#### Questions to answer
1) Condense the paragraph of the film reviews that begins "Arthur Hausner Do you think" into a short bulleted list, keeping its main facts.
2) Return the part of the film reviews that begins at the words "David (Handlinghandel) The" and stops after the words "of his girl.", copied with no changes.

#### Text for analysis
David (Handlinghandel) The movie is saved and the annoying hero is saved. Pendleton is cast improbably as a hayseed. O'Keefe is his pal, who gets involved in racing. He falls for the boss's genuinely obnoxious daughter. And there is crime racing through the track: One after another of the drivers for Harry Carey, O'Keefe's boss, smashes up near the end of a race. They all died. Now, are there investigations? It doesn't seem so. Pendleton undertakes one on his own. He finds out that the kindly doctor is causing the accidents.So there is that little touch and the drivers are nicely played. But it's hard to get past the smart-alecky character O'Keefe is playing and the disagreeable one of his girl.
Arthur Hausner Do you think any race car driver can negotiate a track blindfolded while going over a hundred miles per hour, even with someone giving a whistle at one of the tricky turns? That's one of the idiocies of this film, which asks us to suspend disbelief once too often. I have always liked Dennis O'Keefe, but he comes across here as a pest and nuisance as he joins a racing car group headed by Harry Carey, Sr., mostly because of Carey's daughter, Cecilia Parker, to whom he is attracted. Another problem with the film is that O'Keefe and Parker have zero chemistry together. I don't think Parker smiled even once; she seemed not to be enjoying even being in the film. I enjoyed Nat Pendleton's comic antics, and some of the acting of the drivers Tom Neal and Tom Collins. But overall, it's not much of a racing drama or a murder mystery.

#### Stored data entries

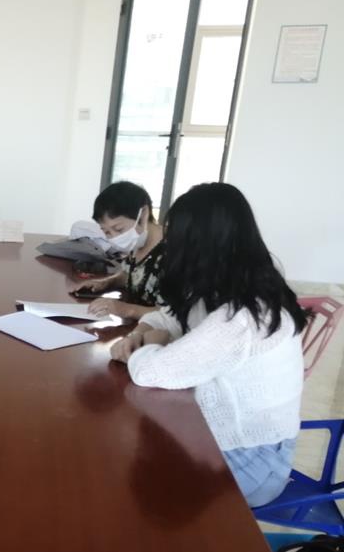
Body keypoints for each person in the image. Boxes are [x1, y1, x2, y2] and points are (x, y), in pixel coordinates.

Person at [110, 182, 308, 507]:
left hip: (254, 459)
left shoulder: (245, 315)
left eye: (176, 239)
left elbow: (151, 371)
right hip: (223, 437)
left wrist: (147, 347)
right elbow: (170, 316)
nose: (169, 247)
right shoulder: (223, 287)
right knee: (132, 454)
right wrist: (139, 333)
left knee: (135, 485)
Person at [76, 181, 165, 320]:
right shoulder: (137, 242)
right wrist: (107, 282)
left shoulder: (174, 252)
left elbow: (173, 317)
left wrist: (126, 310)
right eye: (107, 232)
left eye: (119, 229)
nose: (115, 237)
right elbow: (131, 275)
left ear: (143, 215)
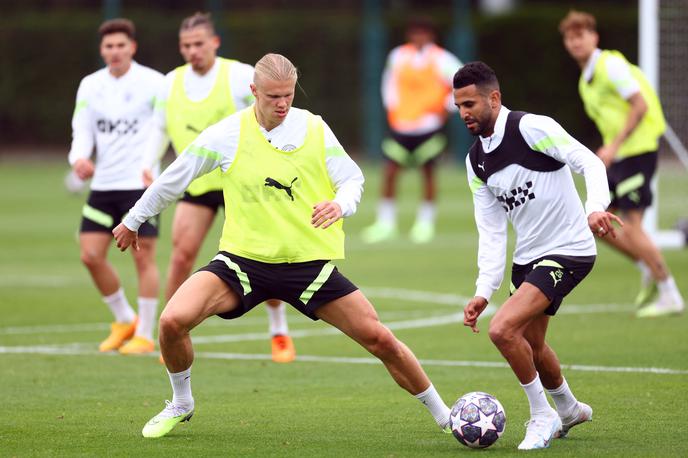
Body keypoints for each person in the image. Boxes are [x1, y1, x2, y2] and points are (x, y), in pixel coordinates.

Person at [113, 53, 453, 439]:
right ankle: (181, 402)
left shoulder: (315, 128)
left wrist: (340, 204)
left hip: (306, 266)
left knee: (381, 339)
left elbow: (353, 180)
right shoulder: (227, 134)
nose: (282, 103)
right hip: (242, 263)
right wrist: (133, 219)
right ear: (253, 91)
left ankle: (446, 416)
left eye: (288, 95)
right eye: (273, 95)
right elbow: (174, 177)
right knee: (172, 321)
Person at [454, 62, 622, 450]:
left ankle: (541, 414)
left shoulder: (531, 128)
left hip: (569, 250)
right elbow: (492, 230)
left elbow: (589, 161)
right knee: (533, 345)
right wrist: (484, 289)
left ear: (494, 98)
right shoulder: (476, 160)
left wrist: (595, 206)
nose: (464, 113)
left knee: (502, 330)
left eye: (470, 103)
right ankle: (569, 409)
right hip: (527, 260)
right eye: (459, 105)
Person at [141, 12, 295, 361]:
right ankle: (171, 334)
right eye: (185, 45)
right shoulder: (170, 82)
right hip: (200, 183)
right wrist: (149, 164)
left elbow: (272, 114)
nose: (192, 51)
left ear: (214, 43)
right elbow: (160, 126)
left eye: (198, 44)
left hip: (243, 181)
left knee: (265, 255)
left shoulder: (239, 76)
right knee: (181, 254)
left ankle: (279, 331)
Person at [559, 10, 685, 318]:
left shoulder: (610, 65)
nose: (576, 42)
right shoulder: (585, 80)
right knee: (599, 222)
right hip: (619, 157)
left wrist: (613, 146)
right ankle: (647, 265)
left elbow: (639, 104)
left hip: (637, 152)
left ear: (594, 37)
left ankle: (670, 293)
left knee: (634, 222)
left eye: (581, 35)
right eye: (570, 37)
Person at [68, 18, 164, 354]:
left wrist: (152, 166)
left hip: (140, 186)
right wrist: (78, 158)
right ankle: (125, 319)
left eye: (121, 45)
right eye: (108, 46)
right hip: (103, 184)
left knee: (143, 260)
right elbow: (82, 128)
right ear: (102, 50)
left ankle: (146, 334)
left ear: (132, 47)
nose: (115, 51)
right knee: (90, 255)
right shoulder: (90, 85)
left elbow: (164, 127)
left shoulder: (154, 82)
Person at [361, 18, 462, 244]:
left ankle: (425, 223)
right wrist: (393, 109)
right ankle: (386, 223)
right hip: (401, 127)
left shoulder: (442, 58)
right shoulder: (398, 56)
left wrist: (445, 108)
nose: (419, 37)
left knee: (428, 175)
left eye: (424, 33)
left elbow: (462, 81)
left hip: (429, 128)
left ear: (431, 35)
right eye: (416, 33)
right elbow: (388, 84)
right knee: (389, 172)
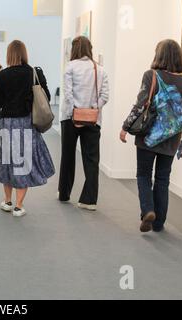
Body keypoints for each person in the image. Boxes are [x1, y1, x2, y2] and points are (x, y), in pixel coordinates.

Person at [120, 39, 182, 233]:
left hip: (148, 137)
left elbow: (140, 104)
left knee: (144, 175)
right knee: (163, 179)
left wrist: (125, 127)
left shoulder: (150, 75)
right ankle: (159, 223)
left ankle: (148, 211)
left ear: (158, 55)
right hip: (171, 139)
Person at [0, 40, 55, 217]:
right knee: (23, 163)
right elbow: (46, 96)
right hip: (26, 122)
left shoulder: (3, 74)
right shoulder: (32, 73)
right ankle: (19, 206)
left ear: (9, 54)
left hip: (7, 123)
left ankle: (7, 201)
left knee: (7, 161)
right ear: (24, 53)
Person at [58, 36, 109, 211]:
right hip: (93, 120)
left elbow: (68, 93)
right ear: (90, 49)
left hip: (70, 118)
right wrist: (92, 109)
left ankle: (64, 193)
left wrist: (76, 112)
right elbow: (105, 95)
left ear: (74, 49)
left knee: (68, 156)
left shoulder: (70, 67)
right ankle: (89, 200)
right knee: (92, 160)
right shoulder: (100, 69)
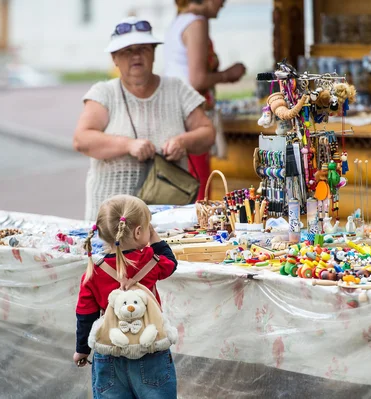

#### Responses by item number
1)
- The film asks viewers to suspend disbelief too often, as when a race car driver takes a track blindfolded at over a hundred miles per hour, guided only by a whistle at a tricky turn.
- The reviewer has always liked Dennis O'Keefe, but here he comes across as a pest and nuisance.
- O'Keefe's character joins a racing car group headed by Harry Carey, Sr., mostly because he is attracted to Carey's daughter, Cecilia Parker.
- O'Keefe and Parker have zero chemistry, and Parker seems not to smile once or enjoy being in the film.
- Nat Pendleton's comic antics and some of the acting by drivers Tom Neal and Tom Collins are enjoyable.
- Overall, the film is not much of a racing drama or a murder mystery.

2)
David (Handlinghandel) The movie is saved and the annoying hero is saved. Pendleton is cast improbably as a hayseed. O'Keefe is his pal, who gets involved in racing. He falls for the boss's genuinely obnoxious daughter. And there is crime racing through the track: One after another of the drivers for Harry Carey, O'Keefe's boss, smashes up near the end of a race. They all died. Now, are there investigations? It doesn't seem so. Pendleton undertakes one on his own. He finds out that the kindly doctor is causing the accidents.So there is that little touch and the drivers are nicely played. But it's hard to get past the smart-alecky character O'Keefe is playing and the disagreeable one of his girl.